*** Opening Supplied passage ***

from litellm import completion
import os
import litellm
# Set environment variables for logging tools and API keys
os.environ["LUNARY_PUBLIC_KEY"] = "your-lunary-public-key"
os.environ["HELICONE_API_KEY"] = "your-helicone-auth-key"
os.environ["LANGFUSE_PUBLIC_KEY"] = "" # Use actual keys
os.environ["LANGFUSE_SECRET_KEY"] = "" # Use actual keys
os.environ["ATHINA_API_KEY"] = "your-athina-api-key"
os.environ["OPENAI_API_KEY"] = "your-openai-key"
# Set callbacks
litellm.success_callback = ["lunary", "mlflow", "langfuse", "athina", "helicone"]
response = completion(model="openai/gpt-4o", messages=[{"role": "user", "content": "Hi π - i'm openai"}])
LiteLLM Proxy Server
To run the LiteLLM Proxy Server:
- Install with proxy dependencies:
pip install 'litellm[proxy]'
- Start the proxy:
litellm --model huggingface/bigcode/starcoder # INFO: Proxy running on http://0.0.0.0:4000
- Make requests to the proxy using an OpenAI SDK:
import openai # openai v1.0.0+ client = openai.OpenAI(api_key="anything",base_url="http://0.0.0.0:4000") # set proxy to base_url response = client.chat.completions.create(model="gpt-3.5-turbo", messages = [ { "role": "user", "content": "this is a test request, write a short poem" } ]) print(response)

*** Closing Supplied passage ***

What to do: Decide whether each statement agrees with the LiteLLM excerpt, answering yes or no and quoting the words that settle it: (a) The proxy is installed with proxy dependencies using pip. (b) The proxy runs on port 8000. (c) Helicone is one of the success callbacks.

*** Opening Given information ***

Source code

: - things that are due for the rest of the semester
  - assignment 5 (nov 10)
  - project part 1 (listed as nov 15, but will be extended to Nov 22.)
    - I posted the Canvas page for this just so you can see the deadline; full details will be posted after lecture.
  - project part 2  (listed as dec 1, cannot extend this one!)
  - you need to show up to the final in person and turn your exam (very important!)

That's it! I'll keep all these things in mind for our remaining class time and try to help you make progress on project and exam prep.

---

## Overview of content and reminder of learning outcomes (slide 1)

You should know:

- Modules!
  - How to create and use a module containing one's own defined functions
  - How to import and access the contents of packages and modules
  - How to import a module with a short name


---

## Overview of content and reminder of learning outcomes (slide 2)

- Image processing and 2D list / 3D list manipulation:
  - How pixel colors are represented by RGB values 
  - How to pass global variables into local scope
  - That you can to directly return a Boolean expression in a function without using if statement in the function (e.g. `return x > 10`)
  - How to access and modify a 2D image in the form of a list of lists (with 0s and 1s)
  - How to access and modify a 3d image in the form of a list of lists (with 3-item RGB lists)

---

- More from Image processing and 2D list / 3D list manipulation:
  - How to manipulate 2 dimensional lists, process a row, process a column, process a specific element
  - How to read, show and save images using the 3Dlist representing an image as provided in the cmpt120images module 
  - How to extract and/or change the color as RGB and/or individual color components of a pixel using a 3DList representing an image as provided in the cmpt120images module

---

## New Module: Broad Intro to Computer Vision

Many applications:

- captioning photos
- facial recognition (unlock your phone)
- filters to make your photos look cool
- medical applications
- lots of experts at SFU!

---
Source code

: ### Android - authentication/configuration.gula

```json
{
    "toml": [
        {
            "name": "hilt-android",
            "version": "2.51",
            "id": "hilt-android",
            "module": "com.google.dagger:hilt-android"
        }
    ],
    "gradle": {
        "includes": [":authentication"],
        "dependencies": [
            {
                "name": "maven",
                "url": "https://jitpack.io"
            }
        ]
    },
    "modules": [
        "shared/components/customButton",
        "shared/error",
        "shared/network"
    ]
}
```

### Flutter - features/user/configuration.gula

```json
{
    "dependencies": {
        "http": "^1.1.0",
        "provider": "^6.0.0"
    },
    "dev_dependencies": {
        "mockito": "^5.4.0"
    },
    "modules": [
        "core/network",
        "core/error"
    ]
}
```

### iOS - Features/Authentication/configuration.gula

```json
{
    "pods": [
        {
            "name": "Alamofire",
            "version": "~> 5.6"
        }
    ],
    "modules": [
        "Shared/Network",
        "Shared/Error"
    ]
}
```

*** Closing Given information ***

Answer to the problem:
(a) Yes: "pip install 'litellm[proxy]'"
(b) No: "Proxy running on http://0.0.0.0:4000"
(c) Yes: "litellm.success_callback = ["lunary", "mlflow", "langfuse", "athina", "helicone"]"